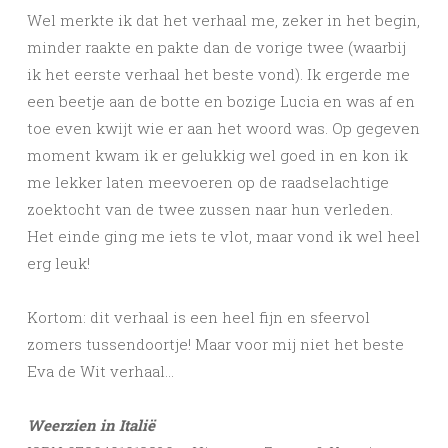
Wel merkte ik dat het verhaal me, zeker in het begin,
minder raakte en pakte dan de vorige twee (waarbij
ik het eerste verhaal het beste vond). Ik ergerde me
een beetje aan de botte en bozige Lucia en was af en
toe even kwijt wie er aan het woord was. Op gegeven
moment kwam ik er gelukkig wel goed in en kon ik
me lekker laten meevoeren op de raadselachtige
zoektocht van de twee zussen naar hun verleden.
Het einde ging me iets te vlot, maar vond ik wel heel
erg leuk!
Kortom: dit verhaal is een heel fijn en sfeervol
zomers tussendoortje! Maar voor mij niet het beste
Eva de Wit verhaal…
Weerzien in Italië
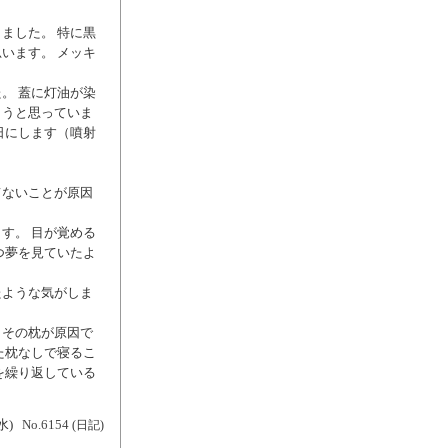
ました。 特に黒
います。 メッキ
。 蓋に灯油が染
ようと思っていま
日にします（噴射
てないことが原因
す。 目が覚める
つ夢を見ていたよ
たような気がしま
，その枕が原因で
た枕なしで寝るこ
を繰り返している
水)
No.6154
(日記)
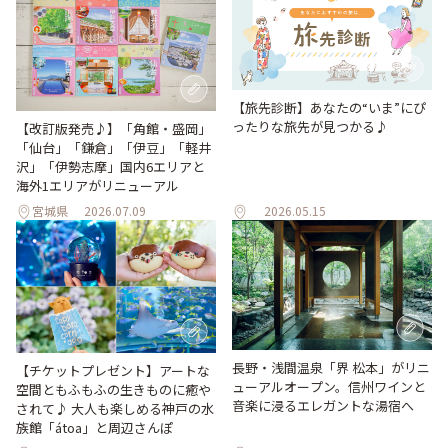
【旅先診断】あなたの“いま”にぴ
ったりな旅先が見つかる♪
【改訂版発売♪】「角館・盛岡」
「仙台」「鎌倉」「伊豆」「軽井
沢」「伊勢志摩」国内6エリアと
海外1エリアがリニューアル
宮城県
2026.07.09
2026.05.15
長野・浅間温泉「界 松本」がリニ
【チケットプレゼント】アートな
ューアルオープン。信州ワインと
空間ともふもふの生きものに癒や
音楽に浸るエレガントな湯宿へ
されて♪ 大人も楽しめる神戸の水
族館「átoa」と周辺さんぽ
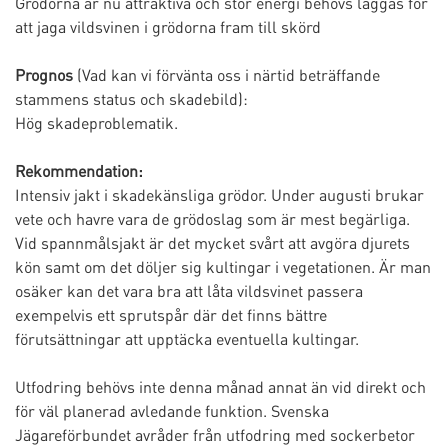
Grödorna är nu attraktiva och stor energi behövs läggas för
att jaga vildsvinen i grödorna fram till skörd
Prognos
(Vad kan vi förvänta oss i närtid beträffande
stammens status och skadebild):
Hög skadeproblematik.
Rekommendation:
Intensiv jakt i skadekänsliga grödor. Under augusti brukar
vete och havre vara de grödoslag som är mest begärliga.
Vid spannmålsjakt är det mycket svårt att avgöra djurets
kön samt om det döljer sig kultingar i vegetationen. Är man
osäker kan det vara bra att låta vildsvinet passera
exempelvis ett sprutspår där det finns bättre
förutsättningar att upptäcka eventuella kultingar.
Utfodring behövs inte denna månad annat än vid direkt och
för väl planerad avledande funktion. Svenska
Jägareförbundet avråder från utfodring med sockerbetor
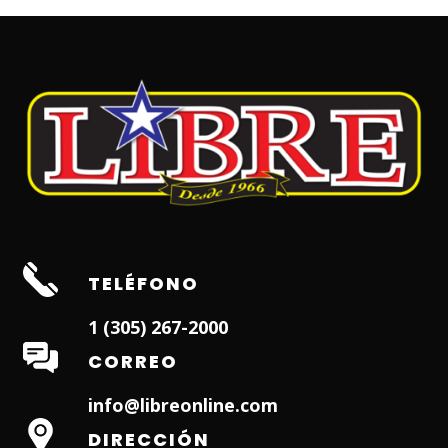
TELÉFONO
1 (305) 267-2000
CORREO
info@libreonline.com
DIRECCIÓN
==================================================
→ **Task requirements**: Gather every line of the listing above that contains the word "twee" and copy each one out.

→ **Answer for the task**:
minder raakte en pakte dan de vorige twee (waarbij
zoektocht van de twee zussen naar hun verleden.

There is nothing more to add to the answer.